C’est un type de réacteur nucléaire qui utilise du sodium liquide comme fluide caloporteur à la place de l’eau. La France dispose d’une expérience historique via les programmes Phénix et Superphénix. Otrera s’appuie sur cet héritage pour en faire un produit industriel compétitif.
Pourquoi EDF investit dans des startups plutôt que de développer en interne ?
Le paysage du nucléaire s’est fragmenté entre plusieurs architectures de réacteurs avancés. Aucun acteur ne peut financer seul toutes ces trajectoires. EDF adopte une logique de portefeuille : de petits tickets dans plusieurs startups pour maintenir des options ouvertes sur différentes technologies.
Quel est le lien entre l’IA et le regain d’intérêt pour le nucléaire avancé ?

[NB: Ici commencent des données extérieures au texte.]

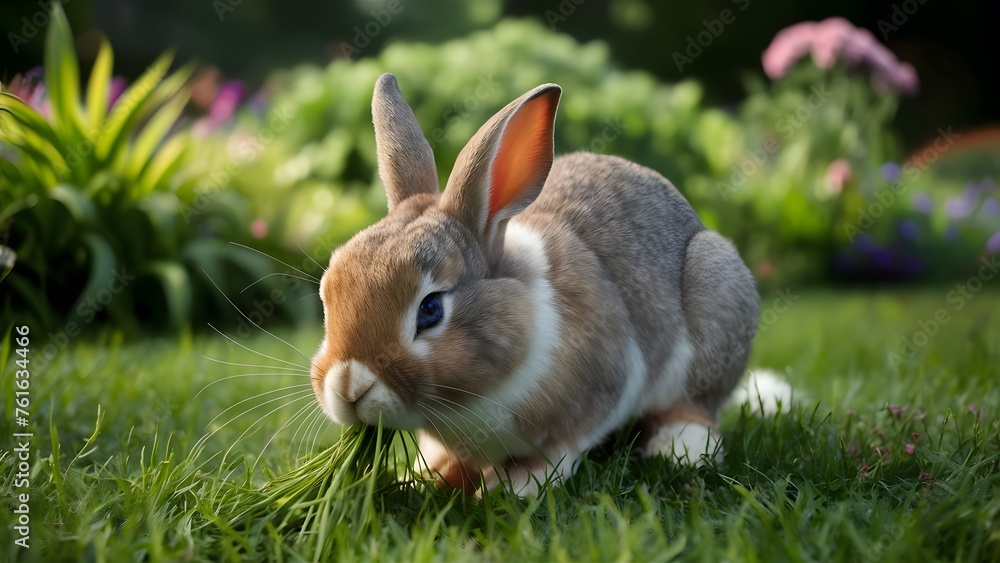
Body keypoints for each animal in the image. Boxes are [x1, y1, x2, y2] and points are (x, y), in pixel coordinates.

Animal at [309, 73, 760, 496]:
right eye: (327, 293)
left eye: (431, 310)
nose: (349, 386)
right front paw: (428, 474)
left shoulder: (601, 388)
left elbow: (563, 448)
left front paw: (514, 485)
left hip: (713, 311)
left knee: (695, 407)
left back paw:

Les data centers nécessaires à l’IA consomment des centaines de mégawatts, voire des gigawatts. Cette demande énergétique massive redonne une valeur économique à des technologies nucléaires longtemps jugées trop complexes ou peu compétitives.
Otrera va lever combien au total en 2026 ?
Après les 17 millions de ce tour, la startup a annoncé une nouvelle levée d’au moins 40 millions d’euros d’ici fin 2026. Ces fonds serviront principalement à l’industrialisation : composants critiques, supply chain et préparation du site normand près de Cherbourg.
Qui sont les autres investisseurs d’Otrera aux côtés d’EDF ?
Le tour rassemble des acteurs industriels : Groupe ADF, Onet Technologies, Groupe REEL, SNEF, Ingerop, Fortil et Normandie Participations. Ce sont des entreprises expertes en ingénierie et maintenance industrielle, pas des fonds financiers généralistes.